Goal |
Reproduce each of the following lines verbatim, in the same order.

(Stored data entries)

^^^^

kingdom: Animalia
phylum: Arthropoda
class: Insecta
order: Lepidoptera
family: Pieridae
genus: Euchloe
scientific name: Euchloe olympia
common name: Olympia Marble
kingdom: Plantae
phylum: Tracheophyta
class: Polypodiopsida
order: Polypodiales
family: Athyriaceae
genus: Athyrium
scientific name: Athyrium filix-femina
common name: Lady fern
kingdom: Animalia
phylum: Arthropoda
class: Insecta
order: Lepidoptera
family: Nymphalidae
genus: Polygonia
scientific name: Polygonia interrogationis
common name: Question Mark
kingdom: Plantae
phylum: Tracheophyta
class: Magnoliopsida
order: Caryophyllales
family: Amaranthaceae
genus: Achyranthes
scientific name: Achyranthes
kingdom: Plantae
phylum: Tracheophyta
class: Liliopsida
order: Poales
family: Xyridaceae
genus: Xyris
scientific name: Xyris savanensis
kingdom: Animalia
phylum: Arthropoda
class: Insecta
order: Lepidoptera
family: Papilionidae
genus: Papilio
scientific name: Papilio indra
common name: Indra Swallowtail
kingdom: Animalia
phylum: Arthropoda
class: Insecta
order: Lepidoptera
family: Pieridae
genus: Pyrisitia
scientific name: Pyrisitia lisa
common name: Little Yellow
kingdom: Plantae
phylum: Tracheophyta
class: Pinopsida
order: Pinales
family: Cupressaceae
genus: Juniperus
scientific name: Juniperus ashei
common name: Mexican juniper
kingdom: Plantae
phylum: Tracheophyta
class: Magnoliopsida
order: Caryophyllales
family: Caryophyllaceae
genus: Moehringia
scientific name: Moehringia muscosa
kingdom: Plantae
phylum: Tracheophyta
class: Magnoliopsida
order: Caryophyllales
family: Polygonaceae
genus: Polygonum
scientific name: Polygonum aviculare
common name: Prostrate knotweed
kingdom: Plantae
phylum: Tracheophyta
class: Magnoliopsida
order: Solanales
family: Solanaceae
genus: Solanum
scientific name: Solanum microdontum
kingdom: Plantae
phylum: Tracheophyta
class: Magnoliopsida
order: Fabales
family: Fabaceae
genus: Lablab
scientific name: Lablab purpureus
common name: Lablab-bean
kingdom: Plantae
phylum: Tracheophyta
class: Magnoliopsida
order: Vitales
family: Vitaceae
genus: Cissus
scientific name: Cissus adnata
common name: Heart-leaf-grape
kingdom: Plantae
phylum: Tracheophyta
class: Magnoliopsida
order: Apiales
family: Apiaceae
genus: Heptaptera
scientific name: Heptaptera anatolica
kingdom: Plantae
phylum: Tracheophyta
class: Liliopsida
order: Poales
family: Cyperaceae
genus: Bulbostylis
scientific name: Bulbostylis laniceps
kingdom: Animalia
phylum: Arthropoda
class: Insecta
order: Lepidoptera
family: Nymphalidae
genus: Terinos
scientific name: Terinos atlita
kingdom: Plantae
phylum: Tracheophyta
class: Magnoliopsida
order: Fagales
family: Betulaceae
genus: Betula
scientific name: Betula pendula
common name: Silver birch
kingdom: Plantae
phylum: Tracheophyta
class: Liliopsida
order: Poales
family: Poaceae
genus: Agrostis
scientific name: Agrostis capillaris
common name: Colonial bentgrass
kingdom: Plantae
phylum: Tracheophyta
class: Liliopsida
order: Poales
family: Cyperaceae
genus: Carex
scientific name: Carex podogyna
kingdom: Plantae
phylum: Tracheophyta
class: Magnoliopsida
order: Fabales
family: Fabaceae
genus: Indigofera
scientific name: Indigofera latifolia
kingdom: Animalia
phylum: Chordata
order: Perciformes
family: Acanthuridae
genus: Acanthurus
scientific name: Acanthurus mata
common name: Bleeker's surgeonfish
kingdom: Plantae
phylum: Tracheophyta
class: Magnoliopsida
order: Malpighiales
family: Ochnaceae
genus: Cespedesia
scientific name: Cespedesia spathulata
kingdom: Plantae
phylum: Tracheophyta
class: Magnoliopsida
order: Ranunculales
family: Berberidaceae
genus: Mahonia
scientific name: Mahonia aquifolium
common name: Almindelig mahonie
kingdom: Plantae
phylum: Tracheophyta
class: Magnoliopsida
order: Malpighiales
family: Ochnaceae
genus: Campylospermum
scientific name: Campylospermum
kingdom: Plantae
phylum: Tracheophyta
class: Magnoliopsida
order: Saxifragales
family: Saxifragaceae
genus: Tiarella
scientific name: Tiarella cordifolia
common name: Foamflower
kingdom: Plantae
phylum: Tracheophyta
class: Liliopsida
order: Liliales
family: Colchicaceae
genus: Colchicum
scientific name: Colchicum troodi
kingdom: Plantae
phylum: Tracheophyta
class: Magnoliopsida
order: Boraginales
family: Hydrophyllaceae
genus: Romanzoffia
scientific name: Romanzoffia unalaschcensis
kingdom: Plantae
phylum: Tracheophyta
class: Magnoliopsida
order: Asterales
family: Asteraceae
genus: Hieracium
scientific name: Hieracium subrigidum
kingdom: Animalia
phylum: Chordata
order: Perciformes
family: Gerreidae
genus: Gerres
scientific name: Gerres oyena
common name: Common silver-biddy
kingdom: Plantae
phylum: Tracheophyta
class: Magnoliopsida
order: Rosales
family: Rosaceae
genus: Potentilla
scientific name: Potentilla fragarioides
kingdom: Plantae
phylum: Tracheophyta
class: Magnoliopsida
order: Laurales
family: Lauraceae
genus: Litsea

^^^^

Exercise answer |
kingdom: Animalia
phylum: Arthropoda
class: Insecta
order: Lepidoptera
family: Pieridae
genus: Euchloe
scientific name: Euchloe olympia
common name: Olympia Marble
kingdom: Plantae
phylum: Tracheophyta
class: Polypodiopsida
order: Polypodiales
family: Athyriaceae
genus: Athyrium
scientific name: Athyrium filix-femina
common name: Lady fern
kingdom: Animalia
phylum: Arthropoda
class: Insecta
order: Lepidoptera
family: Nymphalidae
genus: Polygonia
scientific name: Polygonia interrogationis
common name: Question Mark
kingdom: Plantae
phylum: Tracheophyta
class: Magnoliopsida
order: Caryophyllales
family: Amaranthaceae
genus: Achyranthes
scientific name: Achyranthes
kingdom: Plantae
phylum: Tracheophyta
class: Liliopsida
order: Poales
family: Xyridaceae
genus: Xyris
scientific name: Xyris savanensis
kingdom: Animalia
phylum: Arthropoda
class: Insecta
order: Lepidoptera
family: Papilionidae
genus: Papilio
scientific name: Papilio indra
common name: Indra Swallowtail
kingdom: Animalia
phylum: Arthropoda
class: Insecta
order: Lepidoptera
family: Pieridae
genus: Pyrisitia
scientific name: Pyrisitia lisa
common name: Little Yellow
kingdom: Plantae
phylum: Tracheophyta
class: Pinopsida
order: Pinales
family: Cupressaceae
genus: Juniperus
scientific name: Juniperus ashei
common name: Mexican juniper
kingdom: Plantae
phylum: Tracheophyta
class: Magnoliopsida
order: Caryophyllales
family: Caryophyllaceae
genus: Moehringia
scientific name: Moehringia muscosa
kingdom: Plantae
phylum: Tracheophyta
class: Magnoliopsida
order: Caryophyllales
family: Polygonaceae
genus: Polygonum
scientific name: Polygonum aviculare
common name: Prostrate knotweed
kingdom: Plantae
phylum: Tracheophyta
class: Magnoliopsida
order: Solanales
family: Solanaceae
genus: Solanum
scientific name: Solanum microdontum
kingdom: Plantae
phylum: Tracheophyta
class: Magnoliopsida
order: Fabales
family: Fabaceae
genus: Lablab
scientific name: Lablab purpureus
common name: Lablab-bean
kingdom: Plantae
phylum: Tracheophyta
class: Magnoliopsida
order: Vitales
family: Vitaceae
genus: Cissus
scientific name: Cissus adnata
common name: Heart-leaf-grape
kingdom: Plantae
phylum: Tracheophyta
class: Magnoliopsida
order: Apiales
family: Apiaceae
genus: Heptaptera
scientific name: Heptaptera anatolica
kingdom: Plantae
phylum: Tracheophyta
class: Liliopsida
order: Poales
family: Cyperaceae
genus: Bulbostylis
scientific name: Bulbostylis laniceps
kingdom: Animalia
phylum: Arthropoda
class: Insecta
order: Lepidoptera
family: Nymphalidae
genus: Terinos
scientific name: Terinos atlita
kingdom: Plantae
phylum: Tracheophyta
class: Magnoliopsida
order: Fagales
family: Betulaceae
genus: Betula
scientific name: Betula pendula
common name: Silver birch
kingdom: Plantae
phylum: Tracheophyta
class: Liliopsida
order: Poales
family: Poaceae
genus: Agrostis
scientific name: Agrostis capillaris
common name: Colonial bentgrass
kingdom: Plantae
phylum: Tracheophyta
class: Liliopsida
order: Poales
family: Cyperaceae
genus: Carex
scientific name: Carex podogyna
kingdom: Plantae
phylum: Tracheophyta
class: Magnoliopsida
order: Fabales
family: Fabaceae
genus: Indigofera
scientific name: Indigofera latifolia
kingdom: Animalia
phylum: Chordata
order: Perciformes
family: Acanthuridae
genus: Acanthurus
scientific name: Acanthurus mata
common name: Bleeker's surgeonfish
kingdom: Plantae
phylum: Tracheophyta
class: Magnoliopsida
order: Malpighiales
family: Ochnaceae
genus: Cespedesia
scientific name: Cespedesia spathulata
kingdom: Plantae
phylum: Tracheophyta
class: Magnoliopsida
order: Ranunculales
family: Berberidaceae
genus: Mahonia
scientific name: Mahonia aquifolium
common name: Almindelig mahonie
kingdom: Plantae
phylum: Tracheophyta
class: Magnoliopsida
order: Malpighiales
family: Ochnaceae
genus: Campylospermum
scientific name: Campylospermum
kingdom: Plantae
phylum: Tracheophyta
class: Magnoliopsida
order: Saxifragales
family: Saxifragaceae
genus: Tiarella
scientific name: Tiarella cordifolia
common name: Foamflower
kingdom: Plantae
phylum: Tracheophyta
class: Liliopsida
order: Liliales
family: Colchicaceae
genus: Colchicum
scientific name: Colchicum troodi
kingdom: Plantae
phylum: Tracheophyta
class: Magnoliopsida
order: Boraginales
family: Hydrophyllaceae
genus: Romanzoffia
scientific name: Romanzoffia unalaschcensis
kingdom: Plantae
phylum: Tracheophyta
class: Magnoliopsida
order: Asterales
family: Asteraceae
genus: Hieracium
scientific name: Hieracium subrigidum
kingdom: Animalia
phylum: Chordata
order: Perciformes
family: Gerreidae
genus: Gerres
scientific name: Gerres oyena
common name: Common silver-biddy
kingdom: Plantae
phylum: Tracheophyta
class: Magnoliopsida
order: Rosales
family: Rosaceae
genus: Potentilla
scientific name: Potentilla fragarioides
kingdom: Plantae
phylum: Tracheophyta
class: Magnoliopsida
order: Laurales
family: Lauraceae
genus: Litsea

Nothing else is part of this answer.